▶ [Information given]:

---

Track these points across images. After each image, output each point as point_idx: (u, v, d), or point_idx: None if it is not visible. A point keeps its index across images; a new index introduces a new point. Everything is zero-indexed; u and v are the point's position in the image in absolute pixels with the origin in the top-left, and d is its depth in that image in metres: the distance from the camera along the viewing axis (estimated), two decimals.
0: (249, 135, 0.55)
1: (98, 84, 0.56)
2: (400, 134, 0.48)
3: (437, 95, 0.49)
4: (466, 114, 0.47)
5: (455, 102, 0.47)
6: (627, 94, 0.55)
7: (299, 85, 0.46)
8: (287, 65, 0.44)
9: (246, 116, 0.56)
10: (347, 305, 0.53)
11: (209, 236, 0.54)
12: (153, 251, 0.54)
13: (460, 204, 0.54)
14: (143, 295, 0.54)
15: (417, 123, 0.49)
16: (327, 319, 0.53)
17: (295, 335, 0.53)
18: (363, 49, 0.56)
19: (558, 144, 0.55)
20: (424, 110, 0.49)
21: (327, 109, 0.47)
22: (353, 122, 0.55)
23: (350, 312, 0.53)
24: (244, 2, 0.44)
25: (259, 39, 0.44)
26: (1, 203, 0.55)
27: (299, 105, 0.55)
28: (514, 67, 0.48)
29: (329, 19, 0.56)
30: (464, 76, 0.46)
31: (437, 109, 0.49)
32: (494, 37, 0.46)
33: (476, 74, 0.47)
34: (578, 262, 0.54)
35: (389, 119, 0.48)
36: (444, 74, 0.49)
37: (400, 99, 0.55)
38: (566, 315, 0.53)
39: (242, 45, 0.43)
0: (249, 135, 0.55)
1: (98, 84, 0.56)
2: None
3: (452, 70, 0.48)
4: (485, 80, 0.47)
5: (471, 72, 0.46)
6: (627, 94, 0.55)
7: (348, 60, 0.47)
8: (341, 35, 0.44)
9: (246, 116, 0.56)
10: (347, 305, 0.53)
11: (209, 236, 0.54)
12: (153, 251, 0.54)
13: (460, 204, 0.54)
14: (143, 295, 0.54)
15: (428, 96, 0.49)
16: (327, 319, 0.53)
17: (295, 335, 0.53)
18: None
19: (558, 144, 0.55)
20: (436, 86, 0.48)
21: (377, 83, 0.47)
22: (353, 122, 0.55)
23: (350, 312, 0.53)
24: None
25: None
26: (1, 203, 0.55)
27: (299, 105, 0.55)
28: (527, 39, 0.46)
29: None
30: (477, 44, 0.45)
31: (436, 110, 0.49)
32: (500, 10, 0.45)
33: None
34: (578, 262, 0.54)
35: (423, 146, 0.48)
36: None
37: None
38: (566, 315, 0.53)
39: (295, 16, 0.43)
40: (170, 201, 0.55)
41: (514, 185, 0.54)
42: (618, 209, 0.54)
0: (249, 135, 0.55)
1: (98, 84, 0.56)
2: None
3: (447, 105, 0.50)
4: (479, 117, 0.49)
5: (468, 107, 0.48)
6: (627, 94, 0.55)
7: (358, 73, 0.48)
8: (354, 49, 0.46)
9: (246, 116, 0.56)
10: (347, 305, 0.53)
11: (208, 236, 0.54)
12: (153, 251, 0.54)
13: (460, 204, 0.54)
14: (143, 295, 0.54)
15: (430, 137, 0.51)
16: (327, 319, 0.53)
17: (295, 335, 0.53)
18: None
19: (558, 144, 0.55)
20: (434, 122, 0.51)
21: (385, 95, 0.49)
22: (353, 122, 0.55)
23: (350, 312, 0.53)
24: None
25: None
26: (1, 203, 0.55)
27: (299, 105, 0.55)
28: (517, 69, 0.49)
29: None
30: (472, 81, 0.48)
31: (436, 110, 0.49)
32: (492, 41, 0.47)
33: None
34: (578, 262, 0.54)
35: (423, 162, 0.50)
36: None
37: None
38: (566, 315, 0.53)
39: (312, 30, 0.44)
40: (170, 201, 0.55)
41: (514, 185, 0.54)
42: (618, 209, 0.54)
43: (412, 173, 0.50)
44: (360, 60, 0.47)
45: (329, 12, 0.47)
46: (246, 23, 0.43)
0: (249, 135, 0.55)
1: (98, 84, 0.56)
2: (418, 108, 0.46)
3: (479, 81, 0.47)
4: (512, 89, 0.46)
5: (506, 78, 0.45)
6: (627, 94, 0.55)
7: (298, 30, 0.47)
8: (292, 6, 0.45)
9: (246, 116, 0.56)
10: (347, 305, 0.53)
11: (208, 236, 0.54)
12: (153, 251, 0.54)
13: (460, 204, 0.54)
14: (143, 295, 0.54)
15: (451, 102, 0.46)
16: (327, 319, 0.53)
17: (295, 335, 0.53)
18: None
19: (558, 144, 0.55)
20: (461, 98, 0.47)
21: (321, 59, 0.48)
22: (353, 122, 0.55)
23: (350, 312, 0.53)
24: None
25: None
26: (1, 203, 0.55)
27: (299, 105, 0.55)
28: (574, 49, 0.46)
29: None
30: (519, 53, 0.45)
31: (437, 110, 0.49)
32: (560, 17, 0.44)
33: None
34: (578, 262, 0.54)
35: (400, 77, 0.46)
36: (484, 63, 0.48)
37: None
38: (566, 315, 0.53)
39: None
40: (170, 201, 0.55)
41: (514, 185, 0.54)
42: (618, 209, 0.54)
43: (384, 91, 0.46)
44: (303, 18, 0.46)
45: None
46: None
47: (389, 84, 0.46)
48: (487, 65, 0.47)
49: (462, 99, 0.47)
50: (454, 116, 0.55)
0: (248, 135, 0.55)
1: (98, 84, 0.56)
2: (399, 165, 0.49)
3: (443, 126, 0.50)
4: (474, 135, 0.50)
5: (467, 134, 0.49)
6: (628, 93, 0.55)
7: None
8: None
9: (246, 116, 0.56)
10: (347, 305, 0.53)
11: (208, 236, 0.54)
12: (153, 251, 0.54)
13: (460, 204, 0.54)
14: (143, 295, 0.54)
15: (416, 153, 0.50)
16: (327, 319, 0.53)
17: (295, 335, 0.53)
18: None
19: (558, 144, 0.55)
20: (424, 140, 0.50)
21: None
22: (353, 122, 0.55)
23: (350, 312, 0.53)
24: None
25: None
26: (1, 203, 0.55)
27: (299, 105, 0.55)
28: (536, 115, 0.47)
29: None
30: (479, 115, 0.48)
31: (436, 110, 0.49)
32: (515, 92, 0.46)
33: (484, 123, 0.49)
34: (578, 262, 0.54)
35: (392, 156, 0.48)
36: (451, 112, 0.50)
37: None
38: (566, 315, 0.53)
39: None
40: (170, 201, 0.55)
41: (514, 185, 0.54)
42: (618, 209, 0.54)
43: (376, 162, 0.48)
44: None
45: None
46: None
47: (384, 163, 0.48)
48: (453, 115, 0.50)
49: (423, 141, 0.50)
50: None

---

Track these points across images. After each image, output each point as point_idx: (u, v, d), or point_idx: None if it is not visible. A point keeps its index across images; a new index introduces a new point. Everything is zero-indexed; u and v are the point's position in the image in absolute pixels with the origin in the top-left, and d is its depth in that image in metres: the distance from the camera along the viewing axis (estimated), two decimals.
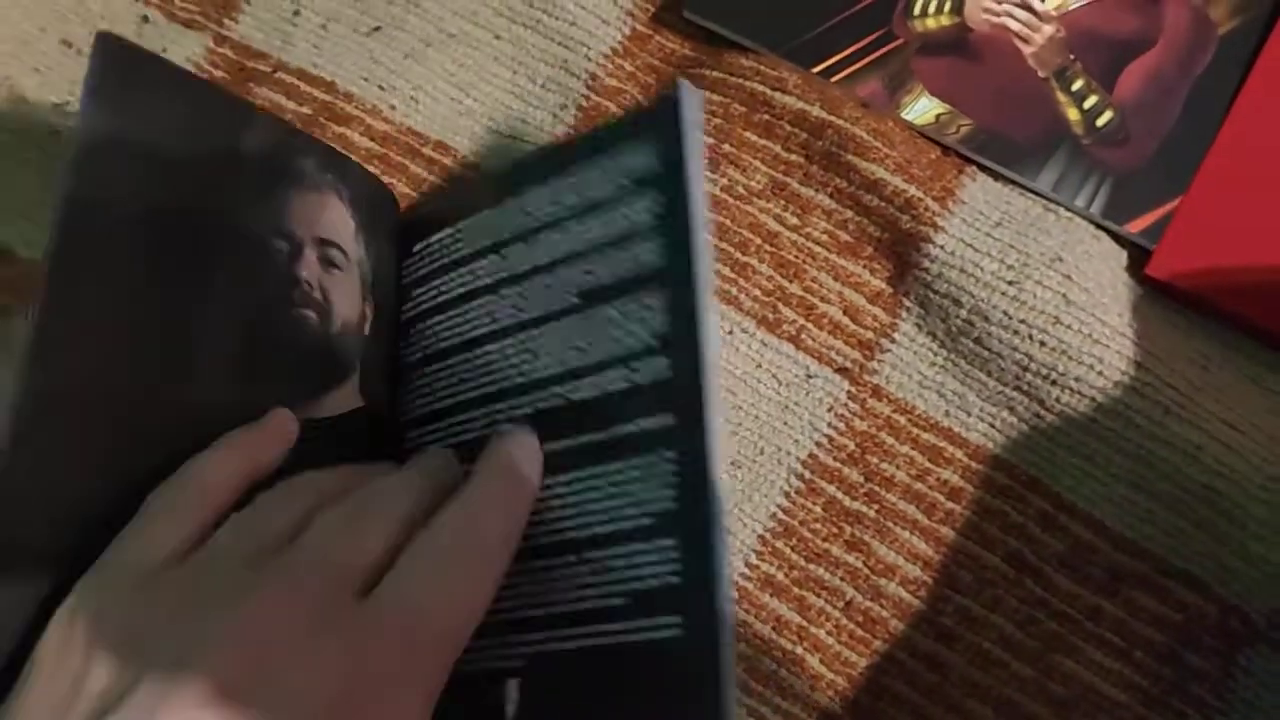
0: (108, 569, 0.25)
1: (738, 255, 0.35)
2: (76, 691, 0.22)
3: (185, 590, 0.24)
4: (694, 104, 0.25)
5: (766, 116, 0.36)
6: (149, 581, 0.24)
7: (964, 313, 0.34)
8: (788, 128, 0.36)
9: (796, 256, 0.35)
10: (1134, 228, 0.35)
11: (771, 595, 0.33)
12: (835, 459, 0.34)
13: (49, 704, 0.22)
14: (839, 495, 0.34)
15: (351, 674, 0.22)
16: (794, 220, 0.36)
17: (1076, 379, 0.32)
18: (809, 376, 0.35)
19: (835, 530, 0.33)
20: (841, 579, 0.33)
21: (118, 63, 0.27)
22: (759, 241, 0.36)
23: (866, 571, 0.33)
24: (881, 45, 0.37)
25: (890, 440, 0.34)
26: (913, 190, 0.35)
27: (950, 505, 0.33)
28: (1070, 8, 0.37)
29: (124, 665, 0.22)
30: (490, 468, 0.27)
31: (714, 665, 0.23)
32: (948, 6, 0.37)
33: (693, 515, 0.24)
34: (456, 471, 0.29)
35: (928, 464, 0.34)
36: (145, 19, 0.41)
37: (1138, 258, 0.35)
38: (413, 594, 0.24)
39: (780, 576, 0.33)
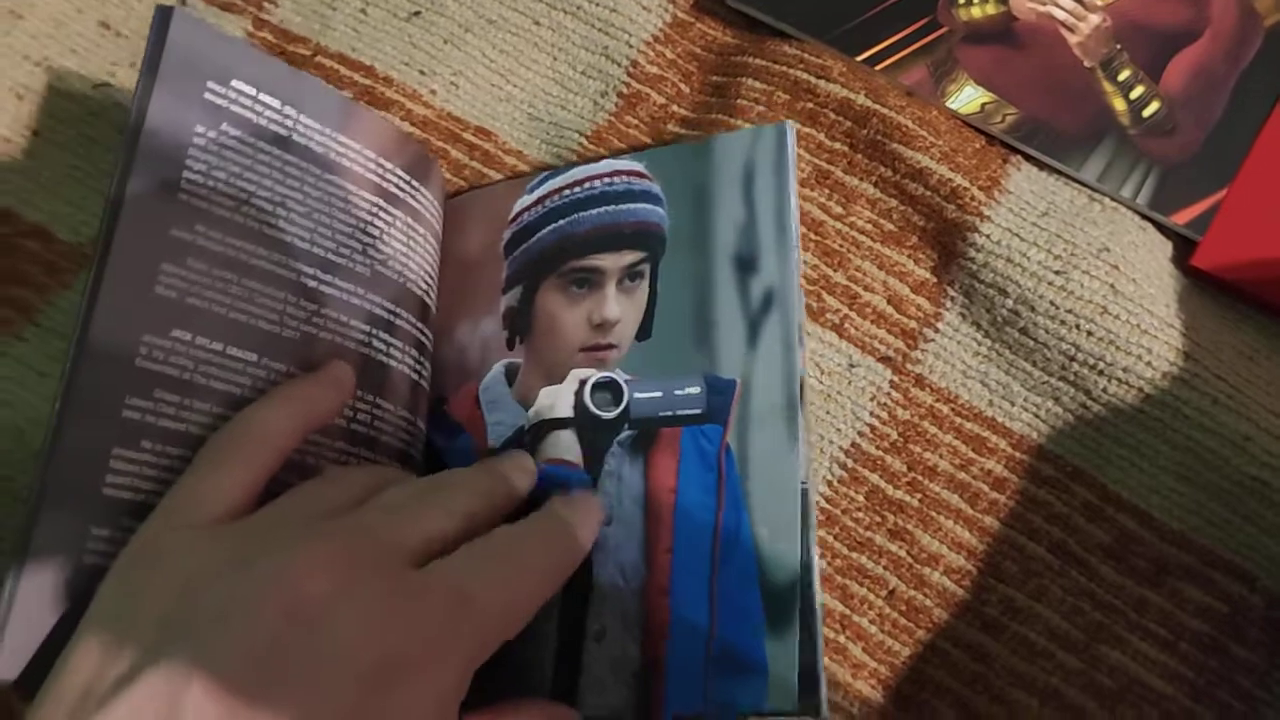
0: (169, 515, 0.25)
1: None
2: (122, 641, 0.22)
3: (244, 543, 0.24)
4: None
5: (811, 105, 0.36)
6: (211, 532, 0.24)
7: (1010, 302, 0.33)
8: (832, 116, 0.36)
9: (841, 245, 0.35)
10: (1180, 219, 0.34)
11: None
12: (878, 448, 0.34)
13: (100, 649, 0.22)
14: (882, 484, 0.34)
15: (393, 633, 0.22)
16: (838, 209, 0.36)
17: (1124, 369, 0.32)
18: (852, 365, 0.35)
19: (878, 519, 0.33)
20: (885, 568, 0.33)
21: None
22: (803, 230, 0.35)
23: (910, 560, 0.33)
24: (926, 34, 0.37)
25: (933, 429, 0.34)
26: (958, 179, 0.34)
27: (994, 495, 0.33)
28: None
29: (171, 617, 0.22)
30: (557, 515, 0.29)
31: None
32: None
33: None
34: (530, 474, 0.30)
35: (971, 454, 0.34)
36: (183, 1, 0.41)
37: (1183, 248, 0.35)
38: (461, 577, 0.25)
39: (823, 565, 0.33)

---

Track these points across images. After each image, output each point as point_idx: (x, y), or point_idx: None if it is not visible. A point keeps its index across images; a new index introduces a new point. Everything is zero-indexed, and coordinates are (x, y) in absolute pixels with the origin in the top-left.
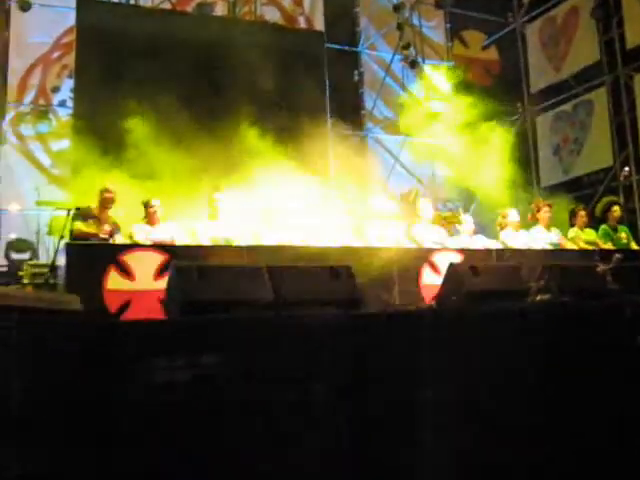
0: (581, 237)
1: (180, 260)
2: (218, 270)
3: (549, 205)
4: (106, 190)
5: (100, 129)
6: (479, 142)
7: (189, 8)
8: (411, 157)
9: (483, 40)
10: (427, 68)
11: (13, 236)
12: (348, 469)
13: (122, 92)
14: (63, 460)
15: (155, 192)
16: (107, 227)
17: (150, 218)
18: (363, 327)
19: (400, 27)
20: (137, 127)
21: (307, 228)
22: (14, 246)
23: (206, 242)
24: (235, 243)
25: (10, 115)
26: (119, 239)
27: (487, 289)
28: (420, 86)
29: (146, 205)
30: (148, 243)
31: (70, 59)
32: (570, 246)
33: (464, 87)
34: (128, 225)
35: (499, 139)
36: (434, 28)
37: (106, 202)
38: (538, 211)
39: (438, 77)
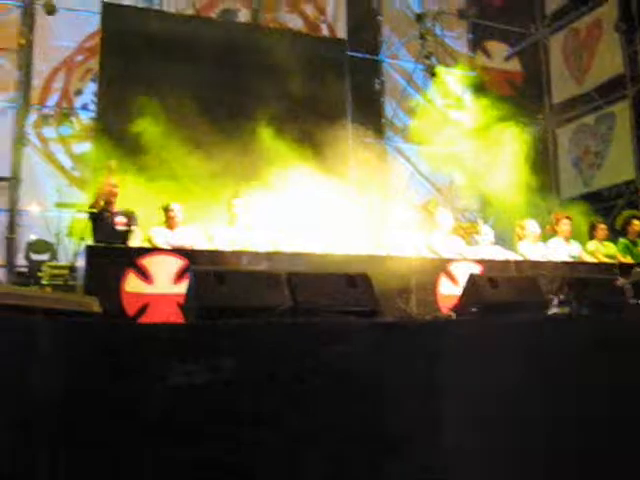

---

▶ [Directions]:
Since only part of the listing is wanted, copy exactly the lines from the one holding "30: (148, 243)" to the one holding "39: (438, 77)", both included.

▶ [Task response]:
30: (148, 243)
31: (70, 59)
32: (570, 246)
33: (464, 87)
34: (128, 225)
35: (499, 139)
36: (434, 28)
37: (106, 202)
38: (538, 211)
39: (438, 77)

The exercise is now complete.